CONSIGNE
Reproduisez le passage de l'extrait sur la formation en matière de violences à caractère sexuel qui va de « Mme Fournier : Là, c'est » jusqu'à « de choses là. », en substituant « institutions » à « établissements ».

Alors, si on peut suggérer des pistes de solution ou avoir une vision globale qui peut être non pas dans le projet de loi, mais dans ce qui l'accompagne, là, dans la mobilisation sur le terrain, bien, ce serait vraiment nécessaire que ce soit réfléchi pour nous assurer qu'il n'y ait pas trop d'inégalités et qu'on n'ait pas qu'une coquille vide, mais qu'on ait des individus, à l'intérieur de ce socle-là qu'est la politique, par exemple, qui, eux, et elles, vont faire la différence sur le terrain.

Ce qu'on oublie dans les violences à caractère sexuel, c'est la dimension humaine, comparativement à d'autres problématiques, parfois, de société. Et la dimension humaine, elle n'est pas qu'au niveau des personnes victimes, témoins ou qui commettent des agressions, elle est beaucoup au niveau des gens qui ont à intervenir ensuite, qui sont en première ligne, ou autres. Nous, on se promène beaucoup dans les programmes de techniques policières, où on rencontre les étudiants, étudiantes qui vont devenir des futurs membres des corps de police, et on insiste beaucoup sur ces éléments-là : comment accueillir, bon, un dévoilement, comment faire en sorte que la personne ne se sente pas, tout de suite, jugée. Ou même, des fois, ça peut être : Ah! mais c'est dégueulasse, il faut faire... Ce n'est pas la bonne façon de réagir. Ça fait que de là l'importance d'aller plus loin. Est-ce que c'est au projet de loi à déterminer les termes? Probablement pas. Mais il y a une réflexion à y avoir dans les réseaux, à tout le moins, puis avec les principaux partenaires pour nous assurer qu'il y a une belle uniformité, puis qu'il y a une qualité, puis que ce soit en fonction de ça aussi, et pas seulement en fonction de grands principes, là, vertueux, en fonction du projet de loi et des politiques. C'est fondamental.

Mme Houle-Roy (Clara) : Juste rapidement. Aussi, c'est de s'assurer, qu'on soit en région éloignée ou dans les grandes villes comme Québec ou Montréal, qu'on ait les mêmes types... ou, du moins, la même qualité de formation, peu importe, là, finalement, où on se trouve.

Mme Fournier : Là, c'est de là où je crois que c'est intéressant de pouvoir, par exemple, inscrire les objectifs justement dans le projet de loi, parce que, comme ça, ça donne des balises claires à tout le monde puis on fait en sorte qu'il n'y ait pas de disparité justement entre les établissements, qu'on soit justement... que ce soit à Sept-Îles ou à Montréal, donc, qu'on retrouve le même cadre pour tout le monde. Par exemple, en ce qui est de la récurrence de la formation, est-ce que ça doit être fait à chaque année, à chaque deux ans? Donc, ce genre de choses là.

Vous, est-ce que vous avez une opinion, aussi, particulière? Est-ce que vous trouvez que la formation, ça devrait être à chaque année? Par exemple — je crois que c'est la FECQ qui propose ça — donc, de donner la formation à l'ensemble des étudiants une fois par année, est-ce que vous iriez jusque-là?

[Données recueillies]
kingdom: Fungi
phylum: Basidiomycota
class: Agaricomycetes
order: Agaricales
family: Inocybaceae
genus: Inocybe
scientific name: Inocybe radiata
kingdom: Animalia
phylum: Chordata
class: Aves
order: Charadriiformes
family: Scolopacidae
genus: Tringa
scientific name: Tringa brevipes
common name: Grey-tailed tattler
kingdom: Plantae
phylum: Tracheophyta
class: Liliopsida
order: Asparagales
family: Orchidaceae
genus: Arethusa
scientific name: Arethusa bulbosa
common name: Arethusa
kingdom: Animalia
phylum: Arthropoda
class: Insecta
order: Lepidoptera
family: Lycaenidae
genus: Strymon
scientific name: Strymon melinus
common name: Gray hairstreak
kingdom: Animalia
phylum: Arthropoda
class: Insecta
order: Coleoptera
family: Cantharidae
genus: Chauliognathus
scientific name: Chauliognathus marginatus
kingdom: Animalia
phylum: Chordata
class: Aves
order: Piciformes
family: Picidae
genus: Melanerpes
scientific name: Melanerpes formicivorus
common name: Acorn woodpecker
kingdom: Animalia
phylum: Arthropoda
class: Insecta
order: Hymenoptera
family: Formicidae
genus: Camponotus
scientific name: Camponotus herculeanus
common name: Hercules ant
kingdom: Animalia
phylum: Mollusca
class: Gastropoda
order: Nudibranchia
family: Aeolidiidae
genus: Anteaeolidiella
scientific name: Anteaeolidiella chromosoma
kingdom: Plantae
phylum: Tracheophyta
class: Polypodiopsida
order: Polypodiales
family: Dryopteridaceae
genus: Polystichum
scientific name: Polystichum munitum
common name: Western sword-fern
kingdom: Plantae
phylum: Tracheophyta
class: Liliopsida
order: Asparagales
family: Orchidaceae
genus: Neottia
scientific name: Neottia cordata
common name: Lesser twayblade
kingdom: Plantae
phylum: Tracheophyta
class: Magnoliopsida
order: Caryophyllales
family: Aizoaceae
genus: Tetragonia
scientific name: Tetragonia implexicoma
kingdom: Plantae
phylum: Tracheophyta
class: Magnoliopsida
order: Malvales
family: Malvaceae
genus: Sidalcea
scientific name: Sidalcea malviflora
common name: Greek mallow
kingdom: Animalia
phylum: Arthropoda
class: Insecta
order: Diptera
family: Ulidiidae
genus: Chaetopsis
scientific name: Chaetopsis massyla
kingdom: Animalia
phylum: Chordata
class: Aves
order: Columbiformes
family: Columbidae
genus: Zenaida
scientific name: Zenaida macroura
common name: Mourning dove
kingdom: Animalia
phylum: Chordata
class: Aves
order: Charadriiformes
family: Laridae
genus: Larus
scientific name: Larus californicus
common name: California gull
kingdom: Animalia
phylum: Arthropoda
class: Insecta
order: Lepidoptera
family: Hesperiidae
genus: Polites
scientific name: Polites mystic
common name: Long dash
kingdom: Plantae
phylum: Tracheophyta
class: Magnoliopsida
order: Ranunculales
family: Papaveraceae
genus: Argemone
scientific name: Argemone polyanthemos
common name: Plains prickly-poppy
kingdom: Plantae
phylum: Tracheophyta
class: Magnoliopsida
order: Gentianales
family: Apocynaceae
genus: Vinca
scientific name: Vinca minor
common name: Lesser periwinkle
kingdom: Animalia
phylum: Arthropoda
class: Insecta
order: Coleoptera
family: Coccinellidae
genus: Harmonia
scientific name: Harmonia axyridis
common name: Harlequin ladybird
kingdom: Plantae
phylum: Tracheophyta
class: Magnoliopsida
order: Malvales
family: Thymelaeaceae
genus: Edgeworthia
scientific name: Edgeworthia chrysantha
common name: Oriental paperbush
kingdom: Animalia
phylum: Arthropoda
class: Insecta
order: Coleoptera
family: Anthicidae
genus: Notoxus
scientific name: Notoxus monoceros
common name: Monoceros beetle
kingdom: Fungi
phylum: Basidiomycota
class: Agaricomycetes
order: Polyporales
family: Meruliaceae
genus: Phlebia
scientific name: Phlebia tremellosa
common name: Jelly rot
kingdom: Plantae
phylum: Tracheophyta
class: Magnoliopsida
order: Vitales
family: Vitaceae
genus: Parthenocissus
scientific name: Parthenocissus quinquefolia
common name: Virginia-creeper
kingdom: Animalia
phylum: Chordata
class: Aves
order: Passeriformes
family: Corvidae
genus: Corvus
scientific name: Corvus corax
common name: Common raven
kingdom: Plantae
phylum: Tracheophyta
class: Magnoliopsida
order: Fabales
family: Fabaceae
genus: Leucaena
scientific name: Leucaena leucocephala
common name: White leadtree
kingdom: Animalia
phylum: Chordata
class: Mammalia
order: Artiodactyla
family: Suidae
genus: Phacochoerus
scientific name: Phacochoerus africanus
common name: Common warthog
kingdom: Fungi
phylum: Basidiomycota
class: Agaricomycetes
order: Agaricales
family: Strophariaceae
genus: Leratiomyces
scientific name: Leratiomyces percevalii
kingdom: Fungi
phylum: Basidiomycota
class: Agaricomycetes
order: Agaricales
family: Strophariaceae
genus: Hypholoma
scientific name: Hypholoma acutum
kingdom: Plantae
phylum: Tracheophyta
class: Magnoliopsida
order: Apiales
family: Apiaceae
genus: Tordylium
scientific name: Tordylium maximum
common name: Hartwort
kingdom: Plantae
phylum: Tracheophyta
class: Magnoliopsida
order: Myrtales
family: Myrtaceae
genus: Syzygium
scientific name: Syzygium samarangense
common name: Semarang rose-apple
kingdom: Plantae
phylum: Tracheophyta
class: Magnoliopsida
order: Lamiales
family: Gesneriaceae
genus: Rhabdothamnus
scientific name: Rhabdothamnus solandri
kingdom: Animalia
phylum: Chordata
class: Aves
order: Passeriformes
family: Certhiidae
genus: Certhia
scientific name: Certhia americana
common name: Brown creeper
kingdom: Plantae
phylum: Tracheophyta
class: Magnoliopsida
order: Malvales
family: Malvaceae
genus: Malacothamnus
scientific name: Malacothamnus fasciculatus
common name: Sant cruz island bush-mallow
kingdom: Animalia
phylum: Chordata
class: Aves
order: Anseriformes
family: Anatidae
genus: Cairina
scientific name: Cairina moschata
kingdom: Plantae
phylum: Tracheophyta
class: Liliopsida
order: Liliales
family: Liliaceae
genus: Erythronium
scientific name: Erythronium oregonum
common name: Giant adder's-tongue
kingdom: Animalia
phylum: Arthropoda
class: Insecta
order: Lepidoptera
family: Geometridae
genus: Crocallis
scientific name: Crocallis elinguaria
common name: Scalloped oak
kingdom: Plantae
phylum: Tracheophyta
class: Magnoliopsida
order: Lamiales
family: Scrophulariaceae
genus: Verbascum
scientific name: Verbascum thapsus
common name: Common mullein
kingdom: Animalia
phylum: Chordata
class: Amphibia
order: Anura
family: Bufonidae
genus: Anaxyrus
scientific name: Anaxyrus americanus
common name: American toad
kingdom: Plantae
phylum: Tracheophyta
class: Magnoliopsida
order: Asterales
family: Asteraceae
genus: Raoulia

RÉPONSE
Mme Fournier : Là, c'est de là où je crois que c'est intéressant de pouvoir, par exemple, inscrire les objectifs justement dans le projet de loi, parce que, comme ça, ça donne des balises claires à tout le monde puis on fait en sorte qu'il n'y ait pas de disparité justement entre les institutions, qu'on soit justement... que ce soit à Sept-Îles ou à Montréal, donc, qu'on retrouve le même cadre pour tout le monde. Par exemple, en ce qui est de la récurrence de la formation, est-ce que ça doit être fait à chaque année, à chaque deux ans? Donc, ce genre de choses là.